* EXERCISE
When the line containing "left eye: (345, 73)" appears in the entries below, begin printing there and stop after the line containing "left knee: (453, 331)"; print each of those lines exactly and no other line.

Dataset entries
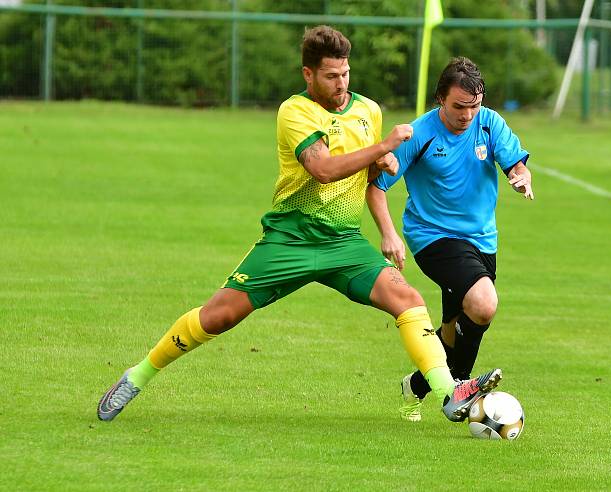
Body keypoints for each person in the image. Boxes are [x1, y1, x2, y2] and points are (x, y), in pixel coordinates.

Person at [97, 26, 501, 424]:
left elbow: (369, 174)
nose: (341, 83)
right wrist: (383, 148)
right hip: (290, 238)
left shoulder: (368, 111)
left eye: (345, 73)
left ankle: (450, 393)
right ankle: (137, 376)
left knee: (409, 300)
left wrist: (384, 189)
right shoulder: (295, 111)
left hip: (343, 242)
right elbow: (323, 169)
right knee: (217, 316)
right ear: (308, 74)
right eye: (331, 75)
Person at [365, 57, 532, 422]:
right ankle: (461, 391)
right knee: (484, 303)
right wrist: (389, 234)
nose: (467, 115)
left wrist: (522, 176)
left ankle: (416, 386)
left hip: (483, 240)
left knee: (453, 331)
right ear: (441, 98)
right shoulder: (419, 134)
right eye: (459, 106)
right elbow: (375, 187)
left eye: (474, 106)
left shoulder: (489, 124)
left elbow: (515, 163)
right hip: (433, 237)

* RESPONSE
left eye: (345, 73)
left ankle: (450, 393)
right ankle: (137, 376)
left knee: (409, 300)
left wrist: (384, 189)
right shoulder: (295, 111)
left hip: (343, 242)
right elbow: (323, 169)
right knee: (217, 316)
right ear: (308, 74)
right eye: (331, 75)
Person at [365, 57, 532, 422]:
right ankle: (461, 391)
right knee: (484, 303)
right wrist: (389, 234)
nose: (467, 115)
left wrist: (522, 176)
left ankle: (416, 386)
left hip: (483, 240)
left knee: (453, 331)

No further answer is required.